Remember, the Liverpool fighter started the year with no world titles to her name, yet she ended it with three. Sublime and unlikely, these achievements earned her the British Boxing Board of Control Fighter of the Year honour, becoming the first female to pick up the prestigious award.

But 2023, the year that followed, proved a frustrating 12 months for Jonas. A much-talked-about fight with Claressa Shields was lost on the negotiation table before Jonas then returned in July to claim the IBF welterweight title courtesy of an eighth-round stoppage victory over the Canadian Kandi Wyatt. The move back down in weight now sets Jonas up quite nicely for what lies ahead in 2024; a year that begins with an IBF welterweight title defence against Mikaela Mayer on January 20 and will almost certainly be her last in the sport.

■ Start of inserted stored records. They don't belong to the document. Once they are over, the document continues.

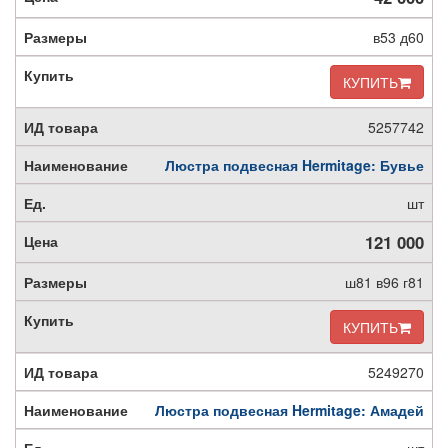
в53 д60
КУПИТЬ
5257742
Люстра подвесная Hermitage: Бувье
шт
121 000
ш81 в96 г81
КУПИТЬ
5249270
Люстра подвесная Hermitage: Амадей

“It’s a huge fight, and beating Mikaela Mayer would be a big scalp,” Jonas said. “With no disrespect to any opponents in the past, as far as pedigree goes, a win over Mayer would definitely be my biggest so far.”

Jonas has in her contract that all-important rematch clause, ready to be invoked if she falls short against Mayer; after what happened against Harper, Jonas will know the importance of the finer details of a fight contract. But the two-weight world champion will hope a victory first time around takes her to another big fight later this year.

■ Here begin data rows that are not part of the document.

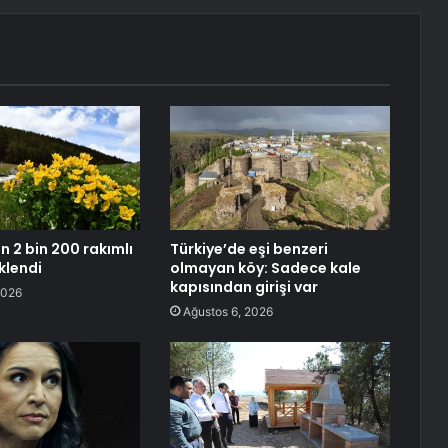
n 2 bin 200 rakımlı
Türkiye’de eşi benzeri
klendi
olmayan köy: Sadece kale
kapısından girişi var
2026
Ağustos 6, 2026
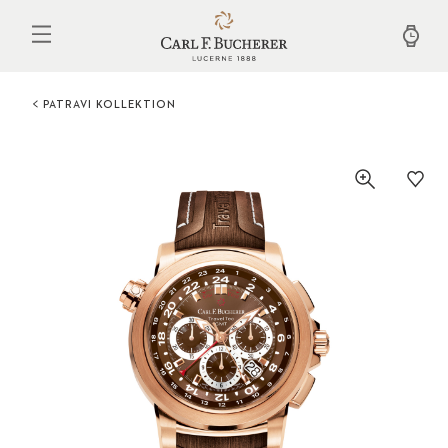
Direkt
zum
Inhalt
PATRAVI KOLLEKTION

“The next few fights are probably going to be my last few fights in boxing,” she said. “I want them to be big and I want to test myself; fight the best and leave a lasting legacy.”

For now, the importance of a hometown gig isn’t lost on Jonas, who will enter her fight with Mayer a slight betting favourite.

“I’ve only boxed in Liverpool a handful of times, so I want it to be a night to remember for all the right reasons. There is no place like home regardless of where you go in the world.”

Retirement is close and Jonas knows that. You sense as well that she won’t hang around when her time in the sport is over and that she is better equipped than most to deal with a life away from the spotlight.

“I’d like to think I will know when it’s time to retire,” she said. “I’ve told my mum and my cousin, the two people I am closest to, that they need to tell me as well. You always think you have still got it. But I would like to think I would know.”

Despite what looms, and despite all she has achieved, Jonas still has lingering ambitions. She wants more, much more, and knows a win over Mayer will bring her closer to her dream ending.